In February 2025, ARM released video footage from a 2024 investigation into fairlife suppliers Rainbow Valley Dairy and Butterfield Dairy. The footage showed cattle beaten and electric-shocked, premature separation of calves from their mothers, and sick and injured cows suffering. In response, fairlife issued a statement saying they would no longer source from these dairies. However, a class-action lawsuit submitted in 2025 includes video and still-image evidence that fairlife continued to receive supply from these dairies, claiming fairlife switched to nighttime transportation to conceal this. The lawsuit calls the 2024 footage the "worst, most widespread, egregious, systemic, frequent, and extreme cruelty and neglect yet."

fairlife has invested approximately $30 million in its animal welfare program, which was established in late 2019. The company’s 2023 Stewardship Report noted that all fairlife supplier farms undergo regular third-party audits. The 2023 FARM Awards also rewarded fairlife’s supplier farms for excellence in animal welfare and environmental stewardship.

===Humanewashing===
fairlife has been criticized by journalists, advocacy groups, and plaintiffs in consumer litigation for engaging in humanewashing.

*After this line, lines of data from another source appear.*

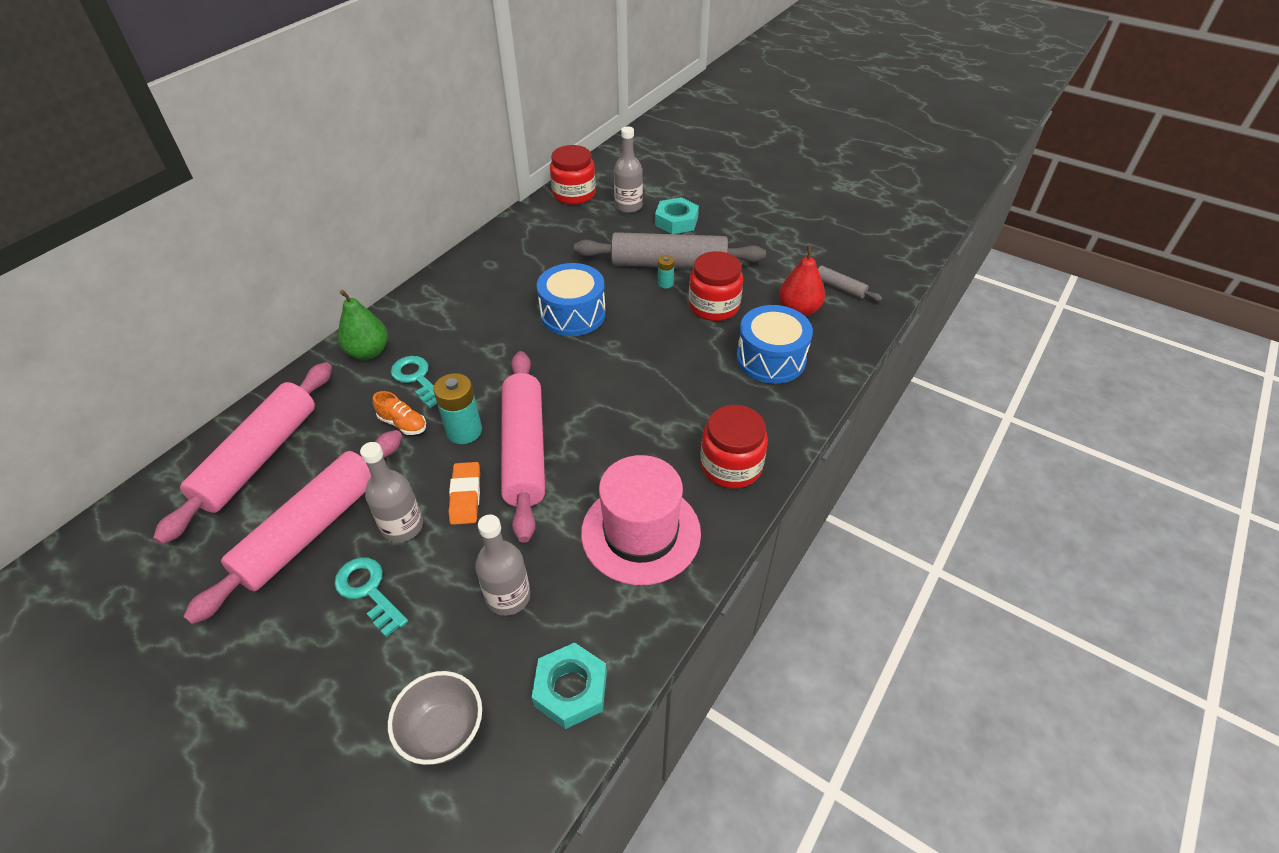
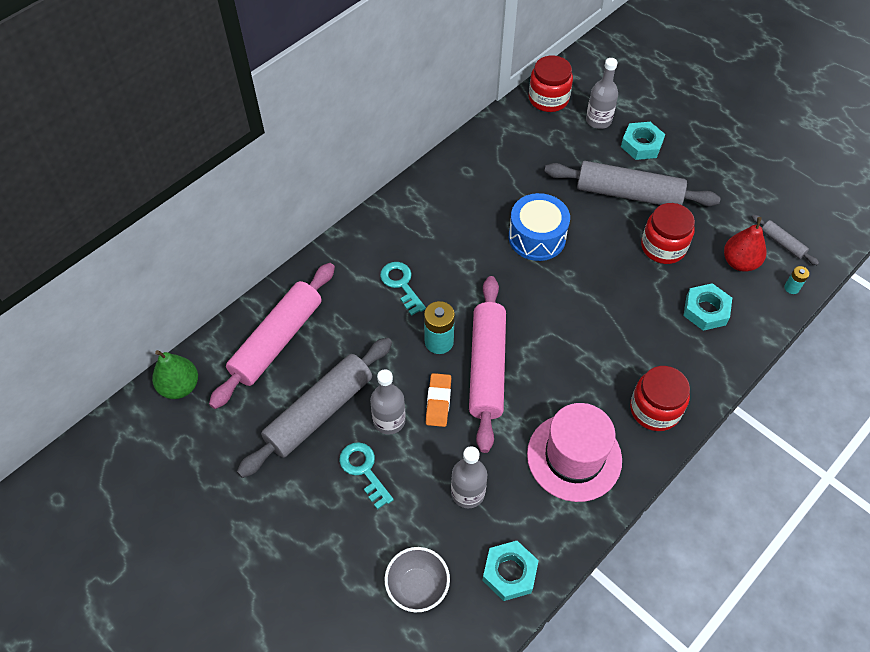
camera: 10 degrees right, 10 degrees up
(310, 530) = (319, 412): pink rolling pin -> grey rolling pin
(368, 352) = (361, 251): green pear -> green pear (180, 386)
(403, 424) = (389, 327): orange shoe -> none
(665, 283) = (622, 215): turquoise battery -> turquoise battery (791, 288)
(771, 359) = (705, 310): blue drum -> turquoise nut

Following public revelations about animal abuse at farms in its supply network, fairlife and its parent company, The Coca-Cola Company, faced multiple class-action lawsuits alleging deceptive advertising. Plaintiffs argued that fairlife’s animal welfare messaging led consumers to pay premium prices under the belief that the milk was produced according to higher ethical standards than conventional dairy. In 2022, Coca-Cola, fairlife, and other defendants agreed to a $21 million settlement to resolve these claims.

Despite a post-law suit pledge to strengthen animal care programs and processes, fairlife has removed humane care claims from its labeling, and in 2025, it took down a "lengthy yet vague web page about its animal welfare commitments."